Probing the metabolic regulator and candidate tumor suppressor ALDH1L1 as a target for non-small cell lung cancer gene therapy.

ALDH1L1, a major cytosolic folate enzyme and key regulator of one-carbon metabolism, is strongly and ubiquitously downregulated in lung adenocarcinomas (LUADs) and silenced in LUAD cell lines. Analysis of publicly available databases indicates that ALDH1L1 expression is associated with better prognosis and overall survival in LUAD patients.
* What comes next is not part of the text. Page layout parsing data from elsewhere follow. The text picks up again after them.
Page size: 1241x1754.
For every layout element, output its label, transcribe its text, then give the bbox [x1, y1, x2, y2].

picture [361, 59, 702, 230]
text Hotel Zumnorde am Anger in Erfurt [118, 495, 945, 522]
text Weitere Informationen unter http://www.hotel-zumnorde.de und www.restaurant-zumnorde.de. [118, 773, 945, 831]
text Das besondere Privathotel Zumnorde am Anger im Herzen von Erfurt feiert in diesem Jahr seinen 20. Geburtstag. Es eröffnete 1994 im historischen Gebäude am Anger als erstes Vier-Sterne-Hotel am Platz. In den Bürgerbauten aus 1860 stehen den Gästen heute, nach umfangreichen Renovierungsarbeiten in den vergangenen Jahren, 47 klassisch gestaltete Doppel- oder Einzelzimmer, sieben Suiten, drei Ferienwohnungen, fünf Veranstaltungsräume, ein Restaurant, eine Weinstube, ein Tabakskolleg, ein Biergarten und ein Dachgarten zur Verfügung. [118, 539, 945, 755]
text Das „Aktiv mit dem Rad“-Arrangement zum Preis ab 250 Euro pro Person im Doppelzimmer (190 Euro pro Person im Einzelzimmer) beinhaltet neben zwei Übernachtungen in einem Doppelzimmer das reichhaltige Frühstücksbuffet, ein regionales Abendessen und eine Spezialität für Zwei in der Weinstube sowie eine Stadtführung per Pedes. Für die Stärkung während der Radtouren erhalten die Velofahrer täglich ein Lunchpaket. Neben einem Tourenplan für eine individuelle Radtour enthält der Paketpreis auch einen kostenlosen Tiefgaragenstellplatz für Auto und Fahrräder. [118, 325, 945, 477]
Here we used lentiviral delivery of ALDH1L1 to target metabolism in ALDH1L1-deficient LUAD cell lines A549 and H460. In these cells, ALDH1L1 expression led to strong inhibition of proliferation, colony formation, and migration. Untargeted metabolomic analysis has shown that ALDH1L1 knockin produces a strong effect on the metabotype of A549 cells including alterations in the tricarboxylic acid cycle intermediates and acylcarnitines, indicative of the impairment of cellular energetics. We have further demonstrated that in mice ALDH1L1, lentiviral delivery dramatically inhibits growth of subcutaneous xenograft tumors derived from A549 cells and prevents lung colonization in a tail-vein model. These effects prolonged for the duration of the experiments (6 weeks) with no noticeable decrease in ALDH1L1 protein levels at the endpoint of the study. We did not observe side effects of ALDH1L1 delivery on animal health when compared with the control group. Our study suggests that ALDH1L1 delivery could be a promising gene therapy approach for treating LUAD.